Proxy forms (and any Power of Attorney under which it is signed) must be received by Security Transfer Australia Pty Ltd no later than the date and time stated on the form overleaf. Any Proxy form received after that time will not be valid for the scheduled meeting.

To appoint a second Proxy you must:

  • a) On each of the Proxy forms, state the percentage of your voting rights or number of securities applicable to that form. If the appointments do not specify the percentage or number of votes that each Proxy may exercise, each Proxy may exercise half of your votes; and

  • b) Return both forms in the same envelope.

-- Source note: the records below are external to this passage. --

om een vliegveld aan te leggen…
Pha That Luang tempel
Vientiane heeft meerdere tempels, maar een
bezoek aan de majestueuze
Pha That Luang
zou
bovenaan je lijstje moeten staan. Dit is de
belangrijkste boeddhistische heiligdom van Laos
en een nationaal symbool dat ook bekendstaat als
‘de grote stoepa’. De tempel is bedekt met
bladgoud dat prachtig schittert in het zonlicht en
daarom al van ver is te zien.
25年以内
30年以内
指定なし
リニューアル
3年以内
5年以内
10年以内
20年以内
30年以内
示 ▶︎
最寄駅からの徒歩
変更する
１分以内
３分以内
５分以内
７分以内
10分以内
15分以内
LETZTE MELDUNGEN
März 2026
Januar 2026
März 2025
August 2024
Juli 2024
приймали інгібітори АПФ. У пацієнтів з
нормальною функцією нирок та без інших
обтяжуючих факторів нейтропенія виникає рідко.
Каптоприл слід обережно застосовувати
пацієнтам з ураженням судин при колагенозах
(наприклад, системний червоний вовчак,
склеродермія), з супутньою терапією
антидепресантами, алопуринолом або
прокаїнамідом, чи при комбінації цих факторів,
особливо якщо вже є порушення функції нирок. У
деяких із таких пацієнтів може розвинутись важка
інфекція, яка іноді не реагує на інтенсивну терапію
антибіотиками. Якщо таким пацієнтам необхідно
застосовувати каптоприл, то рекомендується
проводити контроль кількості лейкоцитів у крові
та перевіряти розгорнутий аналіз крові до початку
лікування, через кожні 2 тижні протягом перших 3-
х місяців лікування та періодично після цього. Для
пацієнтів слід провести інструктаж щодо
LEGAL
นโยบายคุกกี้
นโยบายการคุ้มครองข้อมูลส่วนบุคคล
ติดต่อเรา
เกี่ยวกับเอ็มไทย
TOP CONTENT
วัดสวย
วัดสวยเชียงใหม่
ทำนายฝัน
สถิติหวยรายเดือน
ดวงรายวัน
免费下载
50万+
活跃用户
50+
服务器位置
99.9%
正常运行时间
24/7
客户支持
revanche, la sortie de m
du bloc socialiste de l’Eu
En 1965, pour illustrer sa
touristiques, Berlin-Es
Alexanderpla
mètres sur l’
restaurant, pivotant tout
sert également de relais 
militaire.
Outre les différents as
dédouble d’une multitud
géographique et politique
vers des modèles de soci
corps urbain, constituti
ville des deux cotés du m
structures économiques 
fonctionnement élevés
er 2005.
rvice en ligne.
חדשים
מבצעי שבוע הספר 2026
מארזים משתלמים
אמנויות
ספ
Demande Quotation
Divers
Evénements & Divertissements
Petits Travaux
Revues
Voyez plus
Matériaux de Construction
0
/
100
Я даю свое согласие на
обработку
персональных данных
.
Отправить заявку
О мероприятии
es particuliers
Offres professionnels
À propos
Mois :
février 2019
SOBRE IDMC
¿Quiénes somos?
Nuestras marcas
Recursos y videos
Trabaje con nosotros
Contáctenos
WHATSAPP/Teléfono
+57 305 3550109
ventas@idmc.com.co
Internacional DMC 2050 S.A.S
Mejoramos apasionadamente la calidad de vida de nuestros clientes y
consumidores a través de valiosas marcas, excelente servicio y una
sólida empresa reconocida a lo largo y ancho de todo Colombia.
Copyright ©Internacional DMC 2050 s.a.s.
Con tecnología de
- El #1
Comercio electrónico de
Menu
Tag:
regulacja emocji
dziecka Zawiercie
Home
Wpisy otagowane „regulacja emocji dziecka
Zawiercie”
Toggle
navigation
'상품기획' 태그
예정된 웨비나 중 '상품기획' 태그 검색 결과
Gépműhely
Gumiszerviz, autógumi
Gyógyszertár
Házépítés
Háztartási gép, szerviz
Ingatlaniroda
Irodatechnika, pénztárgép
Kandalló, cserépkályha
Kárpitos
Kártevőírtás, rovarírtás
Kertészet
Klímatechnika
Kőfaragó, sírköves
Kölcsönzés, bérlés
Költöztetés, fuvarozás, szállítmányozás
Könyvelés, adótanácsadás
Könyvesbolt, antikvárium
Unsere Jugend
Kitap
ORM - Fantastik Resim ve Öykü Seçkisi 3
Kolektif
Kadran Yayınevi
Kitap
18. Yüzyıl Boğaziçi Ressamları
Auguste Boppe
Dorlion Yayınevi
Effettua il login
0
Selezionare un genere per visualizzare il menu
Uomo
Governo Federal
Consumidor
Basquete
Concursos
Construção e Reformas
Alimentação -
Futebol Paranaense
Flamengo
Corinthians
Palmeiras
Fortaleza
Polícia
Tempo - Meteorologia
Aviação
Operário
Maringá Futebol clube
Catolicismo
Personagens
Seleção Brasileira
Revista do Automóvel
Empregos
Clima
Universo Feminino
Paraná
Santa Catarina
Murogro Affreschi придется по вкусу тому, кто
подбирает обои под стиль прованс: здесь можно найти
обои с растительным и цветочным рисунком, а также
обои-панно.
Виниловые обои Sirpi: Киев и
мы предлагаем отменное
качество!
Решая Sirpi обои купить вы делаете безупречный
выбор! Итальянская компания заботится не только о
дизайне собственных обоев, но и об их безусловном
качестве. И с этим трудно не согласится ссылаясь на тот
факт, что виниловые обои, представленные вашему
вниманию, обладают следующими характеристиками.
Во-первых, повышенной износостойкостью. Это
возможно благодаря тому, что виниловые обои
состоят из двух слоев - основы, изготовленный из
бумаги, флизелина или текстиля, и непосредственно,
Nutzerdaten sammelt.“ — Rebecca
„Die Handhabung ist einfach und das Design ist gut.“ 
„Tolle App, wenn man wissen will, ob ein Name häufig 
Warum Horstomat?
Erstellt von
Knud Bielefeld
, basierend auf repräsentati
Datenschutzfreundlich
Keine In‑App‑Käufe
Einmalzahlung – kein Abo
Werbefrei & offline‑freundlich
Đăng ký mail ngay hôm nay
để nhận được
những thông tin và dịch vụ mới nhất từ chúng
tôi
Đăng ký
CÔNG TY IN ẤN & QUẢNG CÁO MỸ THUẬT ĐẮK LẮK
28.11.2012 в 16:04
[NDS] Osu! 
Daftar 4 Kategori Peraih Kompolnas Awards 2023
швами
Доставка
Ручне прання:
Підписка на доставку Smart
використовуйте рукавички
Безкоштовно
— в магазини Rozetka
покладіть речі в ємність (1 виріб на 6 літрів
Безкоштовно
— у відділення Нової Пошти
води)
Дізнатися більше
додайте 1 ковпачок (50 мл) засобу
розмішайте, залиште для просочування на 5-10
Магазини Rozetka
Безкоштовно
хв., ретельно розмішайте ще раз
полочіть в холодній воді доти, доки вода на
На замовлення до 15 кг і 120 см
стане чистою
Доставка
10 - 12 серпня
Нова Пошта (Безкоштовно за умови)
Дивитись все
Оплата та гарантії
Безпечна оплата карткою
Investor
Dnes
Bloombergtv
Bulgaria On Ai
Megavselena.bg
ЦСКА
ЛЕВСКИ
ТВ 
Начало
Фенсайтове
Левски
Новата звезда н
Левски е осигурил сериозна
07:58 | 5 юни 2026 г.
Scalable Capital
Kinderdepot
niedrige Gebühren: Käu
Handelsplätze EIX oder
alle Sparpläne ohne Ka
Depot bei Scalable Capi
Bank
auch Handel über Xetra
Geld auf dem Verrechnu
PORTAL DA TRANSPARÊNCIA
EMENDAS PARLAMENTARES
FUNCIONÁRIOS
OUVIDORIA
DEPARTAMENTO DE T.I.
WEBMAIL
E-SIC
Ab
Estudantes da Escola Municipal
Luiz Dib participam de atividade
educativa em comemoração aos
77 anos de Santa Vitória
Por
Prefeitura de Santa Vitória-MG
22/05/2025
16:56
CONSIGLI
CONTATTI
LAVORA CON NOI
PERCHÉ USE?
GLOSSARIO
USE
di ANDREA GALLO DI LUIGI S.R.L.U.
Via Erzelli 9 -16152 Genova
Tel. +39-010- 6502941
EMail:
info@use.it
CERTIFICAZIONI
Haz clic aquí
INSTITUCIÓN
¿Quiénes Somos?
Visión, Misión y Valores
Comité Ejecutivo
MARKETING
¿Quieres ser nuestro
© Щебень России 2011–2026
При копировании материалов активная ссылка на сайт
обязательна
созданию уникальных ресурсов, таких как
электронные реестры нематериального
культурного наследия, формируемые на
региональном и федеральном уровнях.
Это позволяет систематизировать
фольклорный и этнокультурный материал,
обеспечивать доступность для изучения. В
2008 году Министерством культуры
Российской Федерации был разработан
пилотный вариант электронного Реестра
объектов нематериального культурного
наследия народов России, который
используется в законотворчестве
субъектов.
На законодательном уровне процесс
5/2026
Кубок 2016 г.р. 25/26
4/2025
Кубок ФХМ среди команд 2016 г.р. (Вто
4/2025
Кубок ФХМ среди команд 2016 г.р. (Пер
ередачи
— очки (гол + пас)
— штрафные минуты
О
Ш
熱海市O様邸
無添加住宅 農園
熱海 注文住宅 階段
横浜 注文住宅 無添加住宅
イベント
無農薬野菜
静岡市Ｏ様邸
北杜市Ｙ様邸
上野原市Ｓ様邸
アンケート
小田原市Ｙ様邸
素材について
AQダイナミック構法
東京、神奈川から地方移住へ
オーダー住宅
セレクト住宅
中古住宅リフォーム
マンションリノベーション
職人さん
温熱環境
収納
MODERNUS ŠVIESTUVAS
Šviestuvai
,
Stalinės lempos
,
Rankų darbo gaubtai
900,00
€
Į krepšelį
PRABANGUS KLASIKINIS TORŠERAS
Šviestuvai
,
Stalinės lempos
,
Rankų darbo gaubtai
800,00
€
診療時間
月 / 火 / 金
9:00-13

The proxy form does not need to be returned to the share registry if the votes have been lodged online.

Security Transfer Australia Pty Ltd Online www.securitytransfer.com.au Postal Address PO BOX 52 Collins Street West VIC 8007 Street Address Suite 913, Exchange Tower 530 Little Collins Street Melbourne VIC 3000 Telephone 1300 992 916 Facsimile +61 8 9315 2233 Email [email protected]

PRIVACY STATEMENT

Personal information is collected on this form by Security Transfer Australia Pty Ltd as the registrar for securities issuers for the purpose of maintaining registers of security holders, facilitating distribution payments and other corporate actions and communications. Your personal details may be disclosed to related bodies corporate, to external service providers such as mail and print providers, or as otherwise required or permitted by law. If you would like details of your personal information held by Security Transfer Australia Pty Ltd or you would like to correct information that is inaccurate please contact them on the address on this form.